- Records from a data source:
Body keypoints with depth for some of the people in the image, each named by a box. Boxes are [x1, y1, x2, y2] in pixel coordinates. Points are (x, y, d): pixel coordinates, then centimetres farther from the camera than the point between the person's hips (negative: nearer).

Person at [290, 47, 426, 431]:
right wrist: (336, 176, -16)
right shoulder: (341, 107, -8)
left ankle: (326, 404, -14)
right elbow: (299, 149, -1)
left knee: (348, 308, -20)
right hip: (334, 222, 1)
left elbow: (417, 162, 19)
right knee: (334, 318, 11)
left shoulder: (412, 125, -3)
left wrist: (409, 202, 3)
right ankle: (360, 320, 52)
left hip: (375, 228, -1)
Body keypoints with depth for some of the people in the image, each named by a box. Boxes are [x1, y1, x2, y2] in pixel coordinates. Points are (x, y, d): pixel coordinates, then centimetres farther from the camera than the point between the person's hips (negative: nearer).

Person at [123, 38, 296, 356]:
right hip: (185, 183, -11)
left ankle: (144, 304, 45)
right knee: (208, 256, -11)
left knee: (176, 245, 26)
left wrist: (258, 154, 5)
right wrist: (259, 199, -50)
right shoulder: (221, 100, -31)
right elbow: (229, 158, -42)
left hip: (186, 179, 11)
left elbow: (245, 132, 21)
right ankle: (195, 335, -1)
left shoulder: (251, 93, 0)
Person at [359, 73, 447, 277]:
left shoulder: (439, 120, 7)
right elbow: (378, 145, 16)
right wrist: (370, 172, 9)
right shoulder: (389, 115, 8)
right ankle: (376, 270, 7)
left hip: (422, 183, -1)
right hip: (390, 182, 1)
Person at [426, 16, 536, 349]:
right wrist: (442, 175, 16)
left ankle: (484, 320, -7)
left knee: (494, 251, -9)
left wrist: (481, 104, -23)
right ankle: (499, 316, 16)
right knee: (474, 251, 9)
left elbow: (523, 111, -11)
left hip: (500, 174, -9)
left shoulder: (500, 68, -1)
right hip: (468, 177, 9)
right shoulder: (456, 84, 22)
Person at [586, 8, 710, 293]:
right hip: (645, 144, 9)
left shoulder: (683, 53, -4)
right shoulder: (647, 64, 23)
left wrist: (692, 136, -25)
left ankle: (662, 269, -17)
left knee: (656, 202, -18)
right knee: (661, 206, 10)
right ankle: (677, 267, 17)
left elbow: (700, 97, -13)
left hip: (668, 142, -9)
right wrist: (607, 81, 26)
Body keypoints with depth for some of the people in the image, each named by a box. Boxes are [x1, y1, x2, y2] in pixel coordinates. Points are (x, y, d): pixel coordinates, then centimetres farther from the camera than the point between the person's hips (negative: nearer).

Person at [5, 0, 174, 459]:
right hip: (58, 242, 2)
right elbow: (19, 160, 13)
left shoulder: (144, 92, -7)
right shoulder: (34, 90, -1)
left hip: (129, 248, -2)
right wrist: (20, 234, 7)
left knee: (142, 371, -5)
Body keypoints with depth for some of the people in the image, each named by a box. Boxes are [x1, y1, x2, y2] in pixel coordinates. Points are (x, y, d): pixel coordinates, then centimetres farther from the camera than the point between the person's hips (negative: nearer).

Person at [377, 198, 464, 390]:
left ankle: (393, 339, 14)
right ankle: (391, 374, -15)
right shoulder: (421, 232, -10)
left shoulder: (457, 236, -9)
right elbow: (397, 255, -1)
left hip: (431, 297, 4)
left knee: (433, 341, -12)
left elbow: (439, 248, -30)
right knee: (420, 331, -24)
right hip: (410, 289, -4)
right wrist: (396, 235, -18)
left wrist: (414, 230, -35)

- Exercise description: An exact copy of all the records is the only acceptable answer.

- Answer area:
Body keypoints with depth for some of the people in the image, each named by a box. Boxes are [x1, y1, x2, y2] in pixel coordinates. Points are (x, y, d): pixel coordinates, then centimetres farther from the camera than the point between the person's hips (negative: nearer).

Person at [290, 47, 426, 431]:
right wrist: (336, 176, -16)
right shoulder: (341, 107, -8)
left ankle: (326, 404, -14)
right elbow: (299, 149, -1)
left knee: (348, 308, -20)
right hip: (334, 222, 1)
left elbow: (417, 162, 19)
right knee: (334, 318, 11)
left shoulder: (412, 125, -3)
left wrist: (409, 202, 3)
right ankle: (360, 320, 52)
left hip: (375, 228, -1)
Body keypoints with depth for some of the people in the image, each named by a box. Boxes are [x1, y1, x2, y2] in pixel coordinates. Points are (x, y, d): pixel coordinates, then centimetres farther from the camera than the point between the person's hips (negative: nearer).

Person at [123, 38, 296, 356]:
right hip: (185, 183, -11)
left ankle: (144, 304, 45)
right knee: (208, 256, -11)
left knee: (176, 245, 26)
left wrist: (258, 154, 5)
right wrist: (259, 199, -50)
right shoulder: (221, 100, -31)
right elbow: (229, 158, -42)
left hip: (186, 179, 11)
left elbow: (245, 132, 21)
right ankle: (195, 335, -1)
left shoulder: (251, 93, 0)
Person at [359, 73, 447, 277]:
left shoulder: (439, 120, 7)
right elbow: (378, 145, 16)
right wrist: (370, 172, 9)
right shoulder: (389, 115, 8)
right ankle: (376, 270, 7)
left hip: (422, 183, -1)
right hip: (390, 182, 1)
Person at [426, 16, 536, 349]:
right wrist: (442, 175, 16)
left ankle: (484, 320, -7)
left knee: (494, 251, -9)
left wrist: (481, 104, -23)
right ankle: (499, 316, 16)
right knee: (474, 251, 9)
left elbow: (523, 111, -11)
left hip: (500, 174, -9)
left shoulder: (500, 68, -1)
right hip: (468, 177, 9)
right shoulder: (456, 84, 22)
Person at [586, 8, 710, 293]:
right hip: (645, 144, 9)
left shoulder: (683, 53, -4)
right shoulder: (647, 64, 23)
left wrist: (692, 136, -25)
left ankle: (662, 269, -17)
left knee: (656, 202, -18)
right knee: (661, 206, 10)
right ankle: (677, 267, 17)
left elbow: (700, 97, -13)
left hip: (668, 142, -9)
right wrist: (607, 81, 26)
Body keypoints with depth for some of the people in the image, each named by a box. Boxes are [x1, y1, x2, y2] in pixel coordinates. Points are (x, y, d): pixel coordinates, then centimetres farther from the camera than the point between the person's hips (negative: nearer).

Person at [5, 0, 174, 459]:
right hip: (58, 242, 2)
right elbow: (19, 160, 13)
left shoulder: (144, 92, -7)
right shoulder: (34, 90, -1)
left hip: (129, 248, -2)
right wrist: (20, 234, 7)
left knee: (142, 371, -5)
Body keypoints with depth for some of the people in the image, each named by a box. Boxes are [x1, y1, x2, y2] in pixel coordinates. Points are (x, y, d): pixel coordinates, then centimetres farther from the camera than the point between the person's hips (negative: nearer).

Person at [377, 198, 464, 390]:
left ankle: (393, 339, 14)
right ankle: (391, 374, -15)
right shoulder: (421, 232, -10)
left shoulder: (457, 236, -9)
right elbow: (397, 255, -1)
left hip: (431, 297, 4)
left knee: (433, 341, -12)
left elbow: (439, 248, -30)
right knee: (420, 331, -24)
right hip: (410, 289, -4)
right wrist: (396, 235, -18)
left wrist: (414, 230, -35)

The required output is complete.